The completion of human genome sequences and the advancements in next-generation sequencing technologies have promoted a clear understanding of human protein-coding genes. However, it is essential to continue the investigation of the complex alternatively spliced mRNA isoforms of protein-coding genes because of vastly expanded RNAseq data. Furthermore, errors can be concealed within numerous types of bioinformatics and genomic databases, a problem which is worsened by heavy cross-data utilization and delayed data update cycles. In this report, we contribute our recent efforts in alternative bioinformatic investigations on expression-based reference transcripts and human protein-coding genes. Therefore, we have aimed to provide another flexible resource for the investigation of human protein-coding gene transcripts that is principally based on normal tissue expression profiles. Users should be able to observe expression profiles and investigate alternatively spliced transcript isoforms. Therefore, we employed the GTEx dataset to generate such a resource. The current GTEx data release (V8) contains 54 tissue types from 948 individual donors. This dataset provides a unique resource based on analysis of global RNA expression within individual tissues. In this study, we employed the GTEx data for tissue-specific expression analysis on human transcript isoforms. This dataset is a helpful gene expression dataset because it contains different tissue types from numerous human subjects. We analyzed the top-ranked transcript isoform expression profiles in various tissue types and observed that top-ranked transcript isoforms were dominantly expressed transcripts. Diverse tissue expression patterns and modulations among top-ranked transcript isoforms demand a comprehensive investigation for respective protein-coding genes. With concise transcript information of protein-coding genes and easy to use graphical interfaces, this web tool help to examine the top-ranked expressed transcript isoforms in various human tissue types, from which users can identify distinctive functional transcript isoforms for protein-coding genes of interest.
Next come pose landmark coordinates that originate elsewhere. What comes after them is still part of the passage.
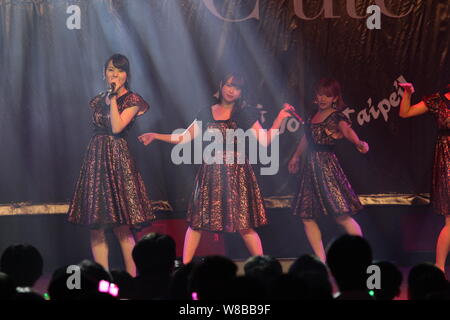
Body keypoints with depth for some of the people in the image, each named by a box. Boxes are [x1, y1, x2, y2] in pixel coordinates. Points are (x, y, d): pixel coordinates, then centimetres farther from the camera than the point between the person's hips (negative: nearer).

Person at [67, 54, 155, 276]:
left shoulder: (131, 100, 0)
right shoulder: (98, 101, 16)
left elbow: (117, 127, -13)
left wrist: (114, 98, -10)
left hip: (118, 158, -5)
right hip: (95, 158, 5)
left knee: (122, 228, -9)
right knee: (96, 228, 1)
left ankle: (131, 279, -4)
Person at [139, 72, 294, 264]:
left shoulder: (245, 114, 5)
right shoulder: (207, 114, 11)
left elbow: (264, 140, -1)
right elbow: (184, 138, 14)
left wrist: (280, 118, -9)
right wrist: (155, 136, 11)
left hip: (236, 172, -3)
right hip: (211, 172, 3)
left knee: (244, 225, -7)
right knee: (196, 221, -2)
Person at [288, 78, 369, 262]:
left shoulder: (337, 117, -9)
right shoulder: (313, 115, 12)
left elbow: (347, 130, -30)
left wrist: (358, 143, -51)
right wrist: (296, 156, 41)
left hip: (327, 166, -7)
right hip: (310, 167, 7)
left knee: (341, 216, -13)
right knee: (307, 217, 5)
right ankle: (321, 261, 11)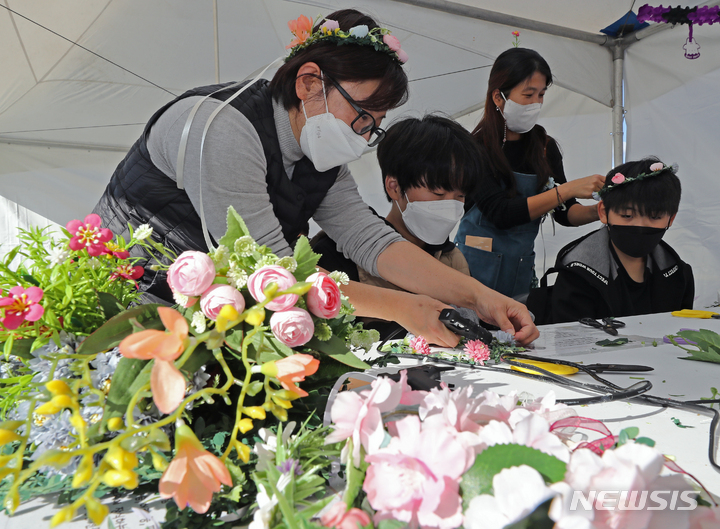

Rank1 transcript switch events among different tissue types
We observed tissue specific modulations among different ranked transcripts. In selected tissue types, the rank1 transcripts of certain protein-coding genes would have reduced expression levels or other ranked transcripts expression would have elevated expression to overtake the rank1 transcripts. These rank1 switch events could implicate significant biological modulations in those protein-coding genes. We have generated a putative gene list of rank1 switch events for users to interrogate these rank1 switch events. Users can first select the rank1 tissue count. ’53’ indicates there is one rank1 switch event among 54 tissue types; ’52’ indicates there are two rank1 switch events among 54 tissue types. Rank1 transcript % cutoff option can be used to further filter the expression coverage of the rank1 transcript.
Distribution and expression of human genes according to transcript isoforms per gene. [1 to 20 isoforms are displayed]
We analyzed the expressed transcript isoforms for protein-coding and non-coding genes and tabulated the numbers of genes according to the transcript isoforms per gene. The most abundant class is the single transcript genes in respective groups, which has 2,756 genes for protein-coding genes. For non-coding genes, the single transcript protein-coding genes have 31,712 genes. Click on the pie chart, it will display the 1~20 classes of gene distribution on the protein-coding genes or non-coding genes. Click on the column graph, it will display the numbers and percentages of protein-coding genes or non-coding genes in that particular transcript isoform per gene class.
Gene expressions of transcripts per gene
Expression percentages of top-ranked transcript isoforms in human protein-coding genes. We calculated the expression distribution percentage of transcript isoforms in human protein-coding genes. Rank1 transcript isoform is the dominant expressed transcript isoform. Rank1 to Rank5 are the dominant classes to transcript isoforms in protein-coding gene expression.
We have provided the Rank1 to Rank10 transcript isoform information files for human protein-coding genes. The download files have the following data fields, which were retrieved from the GTEx files :
Gene_id, Gene_name, Tx_count, Transcript_id, Rank_TPM (transcript), Gene_expression_TPM, Percentage (transcript/gene), Transcript_length, CDS_length, Biotype, Transcript_name.